The bay is diminished, too polluted to support the level of life it once did. With millions of people discharging sewage, chemicals and waste into the bay and its tributaries, it’s hard to imagine the Chesapeake Bay will ever return to what it was. Its demise is the planet’s loss.

Lost in Space

Via Needlenose comes the story of America's next generation military boondoggle: space-based weapons or, more poetically, rods from god.

Snark aside, the story is serious.

...In its outlook on space, the United States has a case of what my late Rand colleague Carl Builder called the "Icarus syndrome." The U.S. military is drawn, like Icarus, ever higher. Yet, if it became capable of waging war in space, the results would be as catastrophic as they were for Icarus when he flew too close to the sun.

Our image would be damaged. The financial waste would be enormous, as we spent huge new sums on ineffective or easily countered new weapons. Worst of all, others will fight back in space, and we would likely lose the satellite connectivity that contributes so much to the efficiency of our incomparable ground forces. In the "long war" against terror, waged against elusive enemies on the ground, losing access to space-based communications and targeting systems would be crippling....

Monday, March 13, 2006

PTSD in Everyday Life

Proof positive that war never leaves those who who experience it.

Sunday, March 12, 2006

Some Links

J-Walk has an interesting link to a torn-up credit card application. The results are a bit disturbing, also humorous. Page Two of the application site carries an ad for cow abduction, also good for a laugh. The home page of the credit card application has a number of unusual items, including the height-weight sample and eye protection.

Honor and Courage

I wish I had this soldier's courage.

Slobo's Legacy

Even in death Slobodan Milosevic will continue to roil the former Yugoslavia and the world.
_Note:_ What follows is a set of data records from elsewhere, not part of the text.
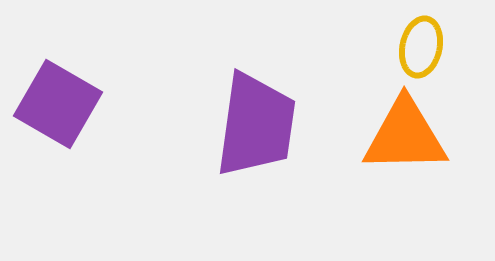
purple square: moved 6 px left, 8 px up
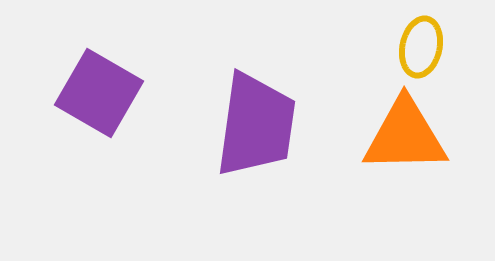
purple square: moved 41 px right, 11 px up
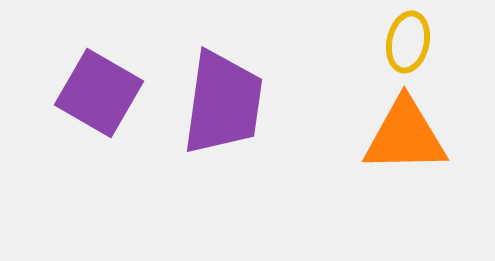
yellow ellipse: moved 13 px left, 5 px up
purple trapezoid: moved 33 px left, 22 px up
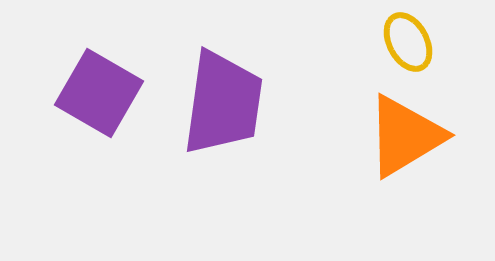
yellow ellipse: rotated 40 degrees counterclockwise
orange triangle: rotated 30 degrees counterclockwise
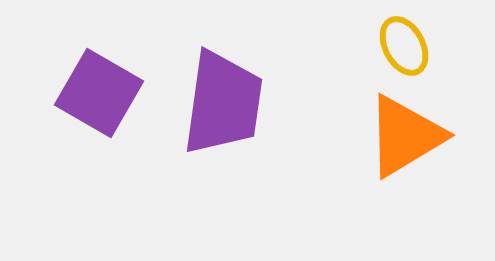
yellow ellipse: moved 4 px left, 4 px down
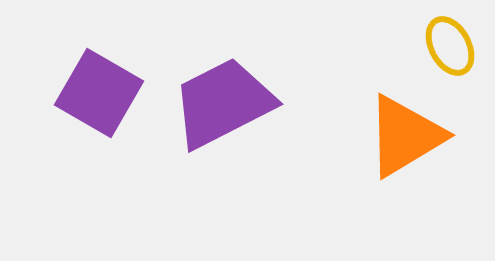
yellow ellipse: moved 46 px right
purple trapezoid: rotated 125 degrees counterclockwise
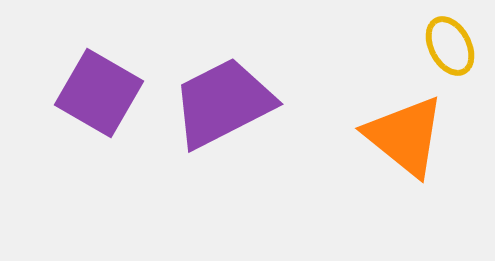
orange triangle: rotated 50 degrees counterclockwise
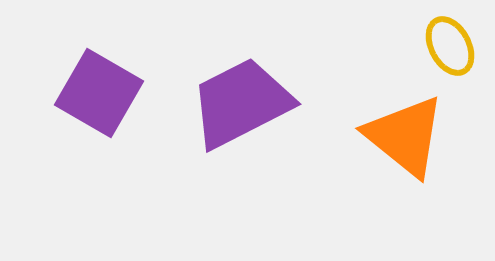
purple trapezoid: moved 18 px right
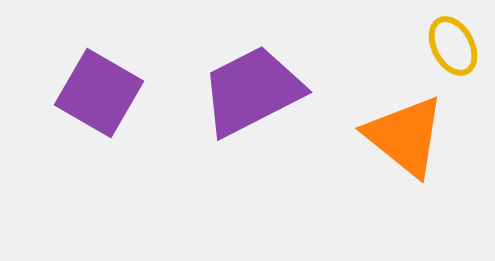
yellow ellipse: moved 3 px right
purple trapezoid: moved 11 px right, 12 px up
For now the debate is on the circumstances of his death and the appropriate obsequies. Those who know Milosievic as the “Butcher of the Balkans” do not want to see him buried with any state honors. Serbian Nationalists want full honors. The family claims that refusing him permission to obtain medical treatment in Moscow killed him.
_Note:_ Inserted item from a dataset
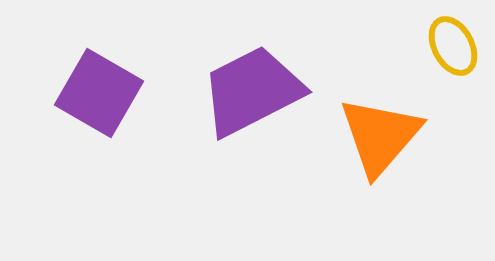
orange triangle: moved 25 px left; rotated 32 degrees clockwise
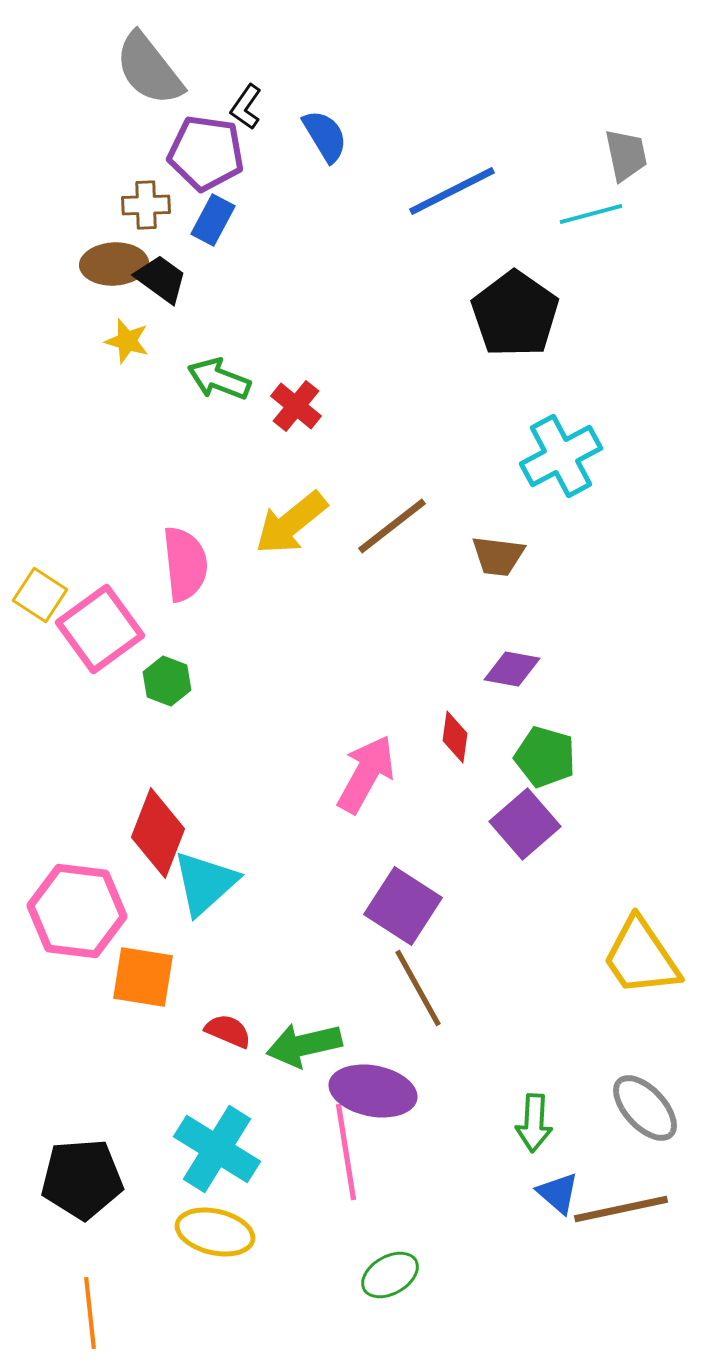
Milosievic’s wife, son and brother live in exile in Russia. The wife and son are wanted to answer charges in Serbia. They won’t be returning for a funeral anytime soon. Their home in exile is not surprising. Russia has been Serbia’s big power patron. Russia went to war for its Slavic brethren in World War I; harboring a few Serbs is no big deal. Although the world is demanding that Serbia surrender Mlatko Radijc, I’ve heard little of the same for the Milosevics in Russia.

Although Milosievic’s death precludes an individual verdict, his trial and others’ have documented much of the butchery in the wars that he launched on behalf of Serbian nationalism. The death and destruction of a modern nation shocked the world. There are still plenty of Serbian nationalist leaders who should answer for their actions during those wars. Milosevic’s passing does not end the proceedings.

Even without a final verdict from the court, Milosievic will forever be ranked as a man who brought death and destruction to his country. He was no Hitler or Stalin, Milosevic’s toll pales in comparison but it was substantial, something to be reckoned with. Bosnia, which suffered so much at the hands of Milosevic and his generals, is now suing Serbia in international court. The story is by no means over.